Hakkında yakalama kararı çıkan Nazım Hikmet, dolayısı ile, kaçak bir yaşam sürmektedir. Bir gün sevgilisi ile buluşmak için haber yollatmıştır. Ve adres Gülhane Parkı’nda bulunan ceviz ağacı olmuştur. Öyle ki, sevgiliye haber götüren kişi mi polislere haber verdi bilinmez ama, buluşacakları gün Nazım Hikmet ağacın altında beklerken etrafta birçok polis görmüştür ve ağaca tırmanmıştır. Kısa bir süre sonra ağacın altına gelen sevgili bakınmış fakat Nazım Hikmet’i görememiştir. Aradan geçen zamanda ne polisler gitmiş ne de Nazım Hikmet sevgilisine seslenebilmiştir. Belki o zaman konuşamamış olsalar da Nazım Hikmet çoktan almıştır şiiri kaleme.
‘’Ben bir ceviz ağacıyım Gülhane Parkı’nda
Ne sen bunun farkındasın ne de polis farkında’’
CEVİZ AĞACI
Başım köpük köpük bulut, içim dışım deniz,ben bir ceviz ağacıyım Gülhane Parkı’nda,
budak budak, şerham şerham ihtiyar bir ceviz.
Ne sen bunun farkındasın, ne polis farkında.
Ben bir ceviz ağacıyım Gülhane Parkı’nda.Yapraklarım suda balık gibi kıvıl kıvıl.Yapraklarım ipek mendil gibi tiril tiril,
koparıver, gözlerinin, gülüm, yaşını sil.

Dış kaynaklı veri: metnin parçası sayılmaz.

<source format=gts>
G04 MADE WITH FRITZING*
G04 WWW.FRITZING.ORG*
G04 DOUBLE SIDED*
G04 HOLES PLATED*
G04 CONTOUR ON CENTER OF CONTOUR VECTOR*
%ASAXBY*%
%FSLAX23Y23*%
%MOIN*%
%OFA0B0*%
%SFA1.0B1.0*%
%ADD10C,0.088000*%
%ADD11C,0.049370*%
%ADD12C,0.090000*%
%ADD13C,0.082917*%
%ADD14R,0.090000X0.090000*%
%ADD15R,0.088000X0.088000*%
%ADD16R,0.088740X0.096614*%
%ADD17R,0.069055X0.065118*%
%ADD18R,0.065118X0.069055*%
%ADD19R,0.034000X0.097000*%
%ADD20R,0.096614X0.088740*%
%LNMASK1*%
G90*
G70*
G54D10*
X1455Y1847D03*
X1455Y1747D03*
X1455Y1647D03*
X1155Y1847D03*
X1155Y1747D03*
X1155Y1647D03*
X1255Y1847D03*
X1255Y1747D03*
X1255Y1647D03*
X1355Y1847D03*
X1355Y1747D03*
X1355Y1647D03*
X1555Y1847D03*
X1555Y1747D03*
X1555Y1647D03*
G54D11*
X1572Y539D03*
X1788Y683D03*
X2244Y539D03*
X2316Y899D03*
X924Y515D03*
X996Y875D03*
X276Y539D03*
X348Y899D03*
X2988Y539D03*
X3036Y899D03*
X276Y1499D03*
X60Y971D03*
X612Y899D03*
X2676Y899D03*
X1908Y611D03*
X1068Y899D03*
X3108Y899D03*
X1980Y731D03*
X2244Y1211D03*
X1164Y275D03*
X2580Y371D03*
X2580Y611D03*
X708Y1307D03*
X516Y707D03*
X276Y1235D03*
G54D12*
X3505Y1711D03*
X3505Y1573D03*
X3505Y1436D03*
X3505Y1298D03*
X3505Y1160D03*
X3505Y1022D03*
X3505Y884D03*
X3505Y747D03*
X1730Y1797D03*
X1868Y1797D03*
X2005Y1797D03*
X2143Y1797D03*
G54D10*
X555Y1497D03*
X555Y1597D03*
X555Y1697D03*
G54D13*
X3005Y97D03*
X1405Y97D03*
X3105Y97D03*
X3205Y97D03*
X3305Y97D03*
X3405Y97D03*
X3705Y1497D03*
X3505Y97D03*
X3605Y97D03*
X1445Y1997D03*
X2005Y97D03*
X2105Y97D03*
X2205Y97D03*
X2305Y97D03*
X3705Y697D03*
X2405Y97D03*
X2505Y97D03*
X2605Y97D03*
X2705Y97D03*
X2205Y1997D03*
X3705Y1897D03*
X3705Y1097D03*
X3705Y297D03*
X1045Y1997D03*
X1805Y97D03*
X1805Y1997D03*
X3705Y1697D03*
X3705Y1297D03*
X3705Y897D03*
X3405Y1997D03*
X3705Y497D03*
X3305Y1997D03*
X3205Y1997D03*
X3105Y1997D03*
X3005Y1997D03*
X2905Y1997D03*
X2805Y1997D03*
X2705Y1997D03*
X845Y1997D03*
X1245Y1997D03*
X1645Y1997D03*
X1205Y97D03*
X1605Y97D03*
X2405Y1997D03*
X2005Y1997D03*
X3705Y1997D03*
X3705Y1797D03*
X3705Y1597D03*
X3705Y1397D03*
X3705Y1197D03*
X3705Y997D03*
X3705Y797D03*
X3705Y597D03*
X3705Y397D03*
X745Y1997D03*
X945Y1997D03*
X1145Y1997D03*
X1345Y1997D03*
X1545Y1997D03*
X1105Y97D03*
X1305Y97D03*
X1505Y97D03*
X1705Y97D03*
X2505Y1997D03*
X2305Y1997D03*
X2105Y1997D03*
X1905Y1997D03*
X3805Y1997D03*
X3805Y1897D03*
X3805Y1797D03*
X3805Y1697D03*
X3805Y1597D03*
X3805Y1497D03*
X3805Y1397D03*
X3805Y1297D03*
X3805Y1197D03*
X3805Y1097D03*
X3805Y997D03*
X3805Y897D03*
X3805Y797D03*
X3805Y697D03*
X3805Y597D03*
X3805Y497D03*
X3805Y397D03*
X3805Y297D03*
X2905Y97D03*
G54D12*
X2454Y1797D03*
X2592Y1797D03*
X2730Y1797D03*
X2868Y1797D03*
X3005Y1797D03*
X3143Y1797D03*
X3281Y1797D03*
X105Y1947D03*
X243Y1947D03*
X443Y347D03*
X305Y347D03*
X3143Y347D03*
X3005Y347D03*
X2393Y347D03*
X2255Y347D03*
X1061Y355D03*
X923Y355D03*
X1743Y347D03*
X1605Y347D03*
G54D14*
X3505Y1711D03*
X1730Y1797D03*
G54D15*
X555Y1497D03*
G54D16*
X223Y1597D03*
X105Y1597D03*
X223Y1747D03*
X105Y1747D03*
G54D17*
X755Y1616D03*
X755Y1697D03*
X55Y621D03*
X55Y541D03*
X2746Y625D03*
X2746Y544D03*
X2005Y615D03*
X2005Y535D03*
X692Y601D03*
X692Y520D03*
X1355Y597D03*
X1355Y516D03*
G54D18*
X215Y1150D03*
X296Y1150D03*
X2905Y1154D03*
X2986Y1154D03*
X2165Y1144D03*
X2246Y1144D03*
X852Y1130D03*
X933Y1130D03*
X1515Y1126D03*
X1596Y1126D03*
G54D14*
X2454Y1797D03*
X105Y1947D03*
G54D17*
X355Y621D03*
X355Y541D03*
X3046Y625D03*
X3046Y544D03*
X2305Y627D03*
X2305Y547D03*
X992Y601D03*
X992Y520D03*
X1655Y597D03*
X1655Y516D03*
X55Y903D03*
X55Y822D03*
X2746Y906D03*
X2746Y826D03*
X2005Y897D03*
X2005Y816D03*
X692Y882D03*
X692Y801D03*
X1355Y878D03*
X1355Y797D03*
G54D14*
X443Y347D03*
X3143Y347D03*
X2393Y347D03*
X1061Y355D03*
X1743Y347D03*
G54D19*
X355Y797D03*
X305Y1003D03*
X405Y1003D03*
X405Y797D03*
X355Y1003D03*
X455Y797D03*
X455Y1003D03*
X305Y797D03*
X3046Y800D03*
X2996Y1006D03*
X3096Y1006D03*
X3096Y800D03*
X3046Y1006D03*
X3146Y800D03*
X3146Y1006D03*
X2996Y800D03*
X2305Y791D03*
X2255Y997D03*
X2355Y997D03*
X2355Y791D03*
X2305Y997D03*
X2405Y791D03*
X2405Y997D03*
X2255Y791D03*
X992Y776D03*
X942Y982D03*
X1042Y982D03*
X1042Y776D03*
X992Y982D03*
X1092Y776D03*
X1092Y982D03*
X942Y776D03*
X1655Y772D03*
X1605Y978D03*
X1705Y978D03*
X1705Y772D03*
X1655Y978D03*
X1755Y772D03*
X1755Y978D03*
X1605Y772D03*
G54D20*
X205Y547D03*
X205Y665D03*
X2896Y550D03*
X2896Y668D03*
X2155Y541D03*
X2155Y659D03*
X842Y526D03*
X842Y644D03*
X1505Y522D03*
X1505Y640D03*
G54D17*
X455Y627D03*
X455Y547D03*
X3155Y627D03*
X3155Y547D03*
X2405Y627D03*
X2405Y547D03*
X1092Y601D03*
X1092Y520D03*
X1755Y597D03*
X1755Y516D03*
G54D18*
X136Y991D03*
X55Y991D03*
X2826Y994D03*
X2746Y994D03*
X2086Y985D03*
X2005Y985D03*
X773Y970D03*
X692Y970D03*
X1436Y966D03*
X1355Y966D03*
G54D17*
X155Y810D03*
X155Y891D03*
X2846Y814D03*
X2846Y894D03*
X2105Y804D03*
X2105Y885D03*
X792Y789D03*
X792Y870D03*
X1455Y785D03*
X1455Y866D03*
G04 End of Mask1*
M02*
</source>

Yapraklarım ellerimdir, tam yüz bin elim var.
Yüz bin elle dokunurum sana, İstanbul’a.Yapraklarım gözlerimdir, şaşarak bakarım.

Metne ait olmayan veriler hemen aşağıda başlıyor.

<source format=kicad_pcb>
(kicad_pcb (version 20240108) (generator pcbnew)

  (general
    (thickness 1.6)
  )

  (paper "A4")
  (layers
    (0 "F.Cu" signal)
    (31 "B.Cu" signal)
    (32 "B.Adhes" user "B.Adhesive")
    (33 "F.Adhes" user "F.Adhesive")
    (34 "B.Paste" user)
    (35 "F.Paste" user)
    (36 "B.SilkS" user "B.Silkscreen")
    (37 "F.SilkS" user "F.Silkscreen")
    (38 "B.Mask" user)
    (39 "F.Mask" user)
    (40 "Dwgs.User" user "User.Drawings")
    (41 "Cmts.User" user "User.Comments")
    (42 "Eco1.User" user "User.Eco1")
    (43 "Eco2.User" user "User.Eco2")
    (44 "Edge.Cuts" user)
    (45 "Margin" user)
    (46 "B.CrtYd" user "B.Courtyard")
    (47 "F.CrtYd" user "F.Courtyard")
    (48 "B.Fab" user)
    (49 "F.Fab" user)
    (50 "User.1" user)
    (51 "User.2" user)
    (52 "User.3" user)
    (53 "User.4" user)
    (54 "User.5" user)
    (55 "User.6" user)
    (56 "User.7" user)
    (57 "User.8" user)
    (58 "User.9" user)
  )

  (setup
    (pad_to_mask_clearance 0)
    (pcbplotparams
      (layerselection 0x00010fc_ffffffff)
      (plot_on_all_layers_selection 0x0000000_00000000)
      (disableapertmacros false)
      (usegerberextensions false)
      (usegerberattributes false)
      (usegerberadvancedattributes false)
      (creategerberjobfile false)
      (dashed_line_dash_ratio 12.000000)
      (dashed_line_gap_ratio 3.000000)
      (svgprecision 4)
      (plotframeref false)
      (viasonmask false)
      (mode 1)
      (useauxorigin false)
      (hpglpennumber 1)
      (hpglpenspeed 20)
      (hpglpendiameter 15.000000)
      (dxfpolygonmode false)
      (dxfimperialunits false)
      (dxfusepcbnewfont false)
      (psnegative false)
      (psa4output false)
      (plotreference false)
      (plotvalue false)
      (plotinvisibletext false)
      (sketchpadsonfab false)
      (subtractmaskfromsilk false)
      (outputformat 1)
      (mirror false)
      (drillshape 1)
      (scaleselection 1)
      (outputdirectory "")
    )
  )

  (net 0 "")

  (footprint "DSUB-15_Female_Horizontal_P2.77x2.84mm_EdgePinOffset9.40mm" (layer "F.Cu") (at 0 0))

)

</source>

Yüz bin gözle seyrederim seni, İstanbul’u.
Yüz bin yürek gibi çarpar, çarpar yapraklarım.
Ben bir ceviz ağacıyım Gülhane Parkı’nda.
Ne sen bunun farkındasın, ne polis farkında.
Nazım Hikmet Ran
Şiirin başlığına baktığımızda genel şiir temasına hakim olduğunu görürüz. “Ben bir ceviz ağacıyım…” derken şair kişileştirme yapmaktadır. Şairin anlatıcı ve başlık olarak ceviz ağacını seçmesinin bir diğer özelliği; ülkesinde bulunduğu sürede yaşamının bir bölümünü polislerden kaçarak geçiren şair, birbirine benzeyen ağaç toplulukları arasında ayırt edilmeden ve özgürce yaşamayı simgelemiştir.

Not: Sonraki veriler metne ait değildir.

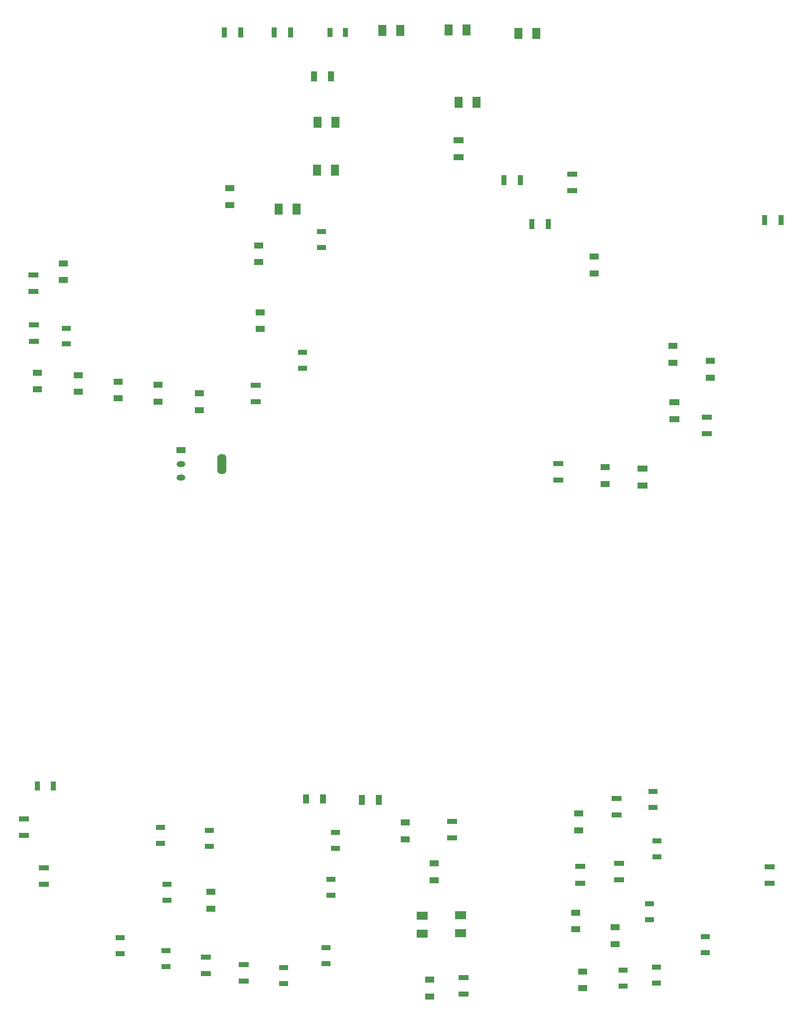
<source format=gtp>
G04*
G04 #@! TF.GenerationSoftware,Altium Limited,Altium Designer,24.1.2 (44)*
G04*
G04 Layer_Color=8421504*
%FSLAX44Y44*%
%MOMM*%
G71*
G04*
G04 #@! TF.SameCoordinates,85EAEC8C-3496-431A-917F-130F63ABBC40*
G04*
G04*
G04 #@! TF.FilePolarity,Positive*
G04*
G01*
G75*
%ADD16R,1.6500X1.1000*%
%ADD17R,1.1000X1.6500*%
%ADD18R,1.6000X0.9000*%
%ADD19R,1.7000X0.9500*%
%ADD20R,1.5042X0.9985*%
G04:AMPARAMS|DCode=21|XSize=1.5042mm|YSize=0.9985mm|CornerRadius=0.4993mm|HoleSize=0mm|Usage=FLASHONLY|Rotation=0.000|XOffset=0mm|YOffset=0mm|HoleType=Round|Shape=RoundedRectangle|*
%AMROUNDEDRECTD21*
21,1,1.5042,0.0000,0,0,0.0*
21,1,0.5057,0.9985,0,0,0.0*
1,1,0.9985,0.2528,0.0000*
1,1,0.9985,-0.2528,0.0000*
1,1,0.9985,-0.2528,0.0000*
1,1,0.9985,0.2528,0.0000*
%
%ADD21ROUNDEDRECTD21*%
G04:AMPARAMS|DCode=22|XSize=1.5042mm|YSize=3.3082mm|CornerRadius=0.4964mm|HoleSize=0mm|Usage=FLASHONLY|Rotation=0.000|XOffset=0mm|YOffset=0mm|HoleType=Round|Shape=RoundedRectangle|*
%AMROUNDEDRECTD22*
21,1,1.5042,2.3155,0,0,0.0*
21,1,0.5114,3.3082,0,0,0.0*
1,1,0.9927,0.2557,-1.1577*
1,1,0.9927,-0.2557,-1.1577*
1,1,0.9927,-0.2557,1.1577*
1,1,0.9927,0.2557,1.1577*
%
%ADD22ROUNDEDRECTD22*%
%ADD23R,1.5500X0.9000*%
%ADD24R,0.9000X1.6000*%
%ADD25R,0.9500X1.7000*%
%ADD26R,1.3561X1.8582*%
%ADD27R,1.1000X1.7000*%
%ADD28R,1.7000X1.1000*%
%ADD29R,1.8582X1.3561*%
D16*
X730918Y-6571D02*
D03*
Y21929D02*
D03*
X433157Y1042318D02*
D03*
Y1070818D02*
D03*
X261648Y805892D02*
D03*
Y834393D02*
D03*
X194183Y811233D02*
D03*
Y839734D02*
D03*
X332202Y791369D02*
D03*
Y819869D02*
D03*
X435452Y928867D02*
D03*
Y957368D02*
D03*
X126695Y822201D02*
D03*
Y850701D02*
D03*
X56675Y826509D02*
D03*
Y855010D02*
D03*
X383955Y1139332D02*
D03*
Y1167832D02*
D03*
X100742Y1011787D02*
D03*
Y1040288D02*
D03*
X1199595Y846153D02*
D03*
Y874654D02*
D03*
X1136255Y871470D02*
D03*
Y899970D02*
D03*
X1021666Y665751D02*
D03*
Y694251D02*
D03*
X1002932Y1022977D02*
D03*
Y1051477D02*
D03*
X976658Y106913D02*
D03*
Y78412D02*
D03*
X681716Y62940D02*
D03*
Y91440D02*
D03*
X722871Y-203422D02*
D03*
Y-174922D02*
D03*
X983517Y-161204D02*
D03*
Y-189704D02*
D03*
X1038283Y-114488D02*
D03*
Y-85988D02*
D03*
X971271Y-89855D02*
D03*
Y-61355D02*
D03*
X351316Y-54710D02*
D03*
Y-26209D02*
D03*
D17*
X541790Y131226D02*
D03*
X513290D02*
D03*
D18*
X539540Y1067531D02*
D03*
Y1094531D02*
D03*
X507099Y862565D02*
D03*
Y889565D02*
D03*
X348758Y51095D02*
D03*
Y78094D02*
D03*
X275408Y-152896D02*
D03*
Y-125897D02*
D03*
X197793Y-130721D02*
D03*
Y-103721D02*
D03*
X266026Y83065D02*
D03*
Y56066D02*
D03*
X277113Y-40313D02*
D03*
Y-13314D02*
D03*
X1102465Y144309D02*
D03*
Y117310D02*
D03*
X1109071Y60594D02*
D03*
Y33594D02*
D03*
X1191577Y-129508D02*
D03*
Y-102509D02*
D03*
X562825Y74903D02*
D03*
Y47903D02*
D03*
X474987Y-181895D02*
D03*
Y-154895D02*
D03*
X547522Y-147541D02*
D03*
Y-120541D02*
D03*
X555966Y-32119D02*
D03*
Y-5120D02*
D03*
X1108125Y-180952D02*
D03*
Y-153952D02*
D03*
X1052048Y-185853D02*
D03*
Y-158853D02*
D03*
X1096693Y-73274D02*
D03*
Y-46274D02*
D03*
D19*
X427863Y833076D02*
D03*
Y805076D02*
D03*
X49926Y992860D02*
D03*
Y1020860D02*
D03*
X50770Y935996D02*
D03*
Y907996D02*
D03*
X67554Y-13374D02*
D03*
Y14626D02*
D03*
X34417Y97778D02*
D03*
Y69778D02*
D03*
X941622Y700247D02*
D03*
Y672247D02*
D03*
X965543Y1191239D02*
D03*
Y1163239D02*
D03*
X1194084Y779336D02*
D03*
Y751336D02*
D03*
X978945Y16883D02*
D03*
Y-11118D02*
D03*
X761740Y65476D02*
D03*
Y93476D02*
D03*
X1045249Y22599D02*
D03*
Y-5401D02*
D03*
X1040677Y104344D02*
D03*
Y132344D02*
D03*
X781173Y-171743D02*
D03*
Y-199743D02*
D03*
X1300670Y16734D02*
D03*
Y-11266D02*
D03*
X407608Y-177277D02*
D03*
Y-149277D02*
D03*
X342787Y-136484D02*
D03*
Y-164484D02*
D03*
D20*
X301076Y722969D02*
D03*
D21*
Y699969D02*
D03*
Y676969D02*
D03*
D22*
X370076Y699969D02*
D03*
D23*
X106448Y929843D02*
D03*
Y903344D02*
D03*
D24*
X83607Y153755D02*
D03*
X56607D02*
D03*
X580508Y1432185D02*
D03*
X553508D02*
D03*
D25*
X374626D02*
D03*
X402626D02*
D03*
X487358Y1432185D02*
D03*
X459357D02*
D03*
X1292477Y1113426D02*
D03*
X1320477D02*
D03*
X897160Y1106994D02*
D03*
X925160D02*
D03*
X849575Y1181771D02*
D03*
X877574D02*
D03*
D26*
X642425Y1435157D02*
D03*
X672947D02*
D03*
X755401Y1436644D02*
D03*
X785923D02*
D03*
X772074Y1313728D02*
D03*
X802595D02*
D03*
X874323Y1430698D02*
D03*
X904844D02*
D03*
X532685Y1279580D02*
D03*
X563206D02*
D03*
X466642Y1132123D02*
D03*
X497163D02*
D03*
X532286Y1198674D02*
D03*
X562808D02*
D03*
D27*
X555668Y1357876D02*
D03*
X526668D02*
D03*
X636771Y129776D02*
D03*
X607771D02*
D03*
D28*
X772074Y1220436D02*
D03*
Y1249436D02*
D03*
X1084557Y662964D02*
D03*
Y691965D02*
D03*
X1138972Y775636D02*
D03*
Y804637D02*
D03*
D29*
X710296Y-66452D02*
D03*
Y-96973D02*
D03*
X775458Y-95830D02*
D03*
Y-65309D02*
D03*
M02*

</source>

‘Yapraklarım gözlerimdir, şaşarak bakarım. Yüz bin gözle seyrederim seni, İstanbul’u. Yüz bin yürek gibi çarpar, çarpar yapraklarım.’ dizelerinde de şair vatanına ve sevdiğine duyduğu aşkı canlı bir biçimde dile getirmekte ve içinde bulunduğu hüzünlü andan çıkmak istemektedir. Okur, bu satırları okurken adeta kendini olayın içinde hissetmekte ve olayı gözünde canlandırmaktadır. Kısaca şairimiz olayı şiirleştirmemiş, bir nevi resmetmiştir.